The emotional intelligence framework posits four general areas of work:

  1. Self-awareness
  2. Managing less useful emotions for a positive outcome
  3. Empathy
  4. Assembling this in relationships

Two of these areas — self-awareness and empathy — are dependent on one’s ability to “read” a person. Developing self-awareness and empathy can be aided significantly by combining additional tools and perspectives with the emotional intelligence framework.

What I’ve seen in my own organization

I head CPP, Inc., the company that publishes the Myers-Briggs Type Indicator® instrument, and since I’ve had the privilege of being part of an organization that is highly in-tune with the perspective that this tool affords, I’d like to share what I’ve learned: how having a common language for understanding how others take in and process information can affect the flow of valuable information to the executive decision-making engine.

The Myers-Briggs instrument has about as much complexity and insight to offer as one has the time to spend delving into it, but at its core is an understanding that each individual prefers a view that is either abstract or concrete, paired with a preference that is at home either with logic or with people-centered concerns. (For those familiar with the Myers-Briggs assessment, I am describing the  Sensing/Intuition and Thinking/Feeling dichotomies here.)

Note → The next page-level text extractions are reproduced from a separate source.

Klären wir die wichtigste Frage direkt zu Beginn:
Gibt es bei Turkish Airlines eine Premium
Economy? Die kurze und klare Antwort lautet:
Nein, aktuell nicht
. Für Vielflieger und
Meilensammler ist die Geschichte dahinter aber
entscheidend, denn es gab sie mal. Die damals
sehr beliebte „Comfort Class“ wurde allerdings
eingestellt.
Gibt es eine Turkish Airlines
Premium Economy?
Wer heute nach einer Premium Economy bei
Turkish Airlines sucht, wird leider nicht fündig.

It is often not difficult to identify from which perspective someone is approaching a problem. Is the natural instinct to first identify the practical problems with a plan, or to point out how it will affect employees individually? Do we start with a blue sky brainstorm or a survey of performance over the past year? Knowing where your mind immediately jumps can be invaluable in not only avoiding accidentally shutting out other perspectives, but as the emotional intelligence framework suggests, also in recognizing that where the minds of others are jumping is just as important.

Leaders, know thyself

When a leader understands this and develops his or her skill in effectively identifying the perspectives of others, decisions become well-informed. When an entire organization can understand and communicate this with a common terminology, as is the case at CPP , the effect multiplies. Every interaction is colored with a deeper understanding of where the other is coming from.

Whether or not you buy into the old wisdom that “there are as many truths as there are people,” all leaders are tied to the reality that each member of their organization has a slightly different perspective than every other member, and sometimes wildly different ones. It is the purview of a chief executive to not only make wise decisions, but to do so in a way that integrates all the information available, including the beliefs and concerns of each member of their team. Making decisions closed off from others, or with misinterpretations of their perspectives, is a gamble, and one that doesn’t need to be taken with practice of awareness and understanding.